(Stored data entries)

****

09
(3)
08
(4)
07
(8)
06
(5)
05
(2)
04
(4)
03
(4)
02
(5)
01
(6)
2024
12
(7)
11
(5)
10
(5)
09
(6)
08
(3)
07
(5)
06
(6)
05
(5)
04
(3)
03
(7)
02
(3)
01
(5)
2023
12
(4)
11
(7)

****

• Prompt
Rewrite the entries above, replacing "2024" with "2025" wherever it occurs and changing nothing else.

• Result of this task
09
(3)
08
(4)
07
(8)
06
(5)
05
(2)
04
(4)
03
(4)
02
(5)
01
(6)
2025
12
(7)
11
(5)
10
(5)
09
(6)
08
(3)
07
(5)
06
(6)
05
(5)
04
(3)
03
(7)
02
(3)
01
(5)
2023
12
(4)
11
(7)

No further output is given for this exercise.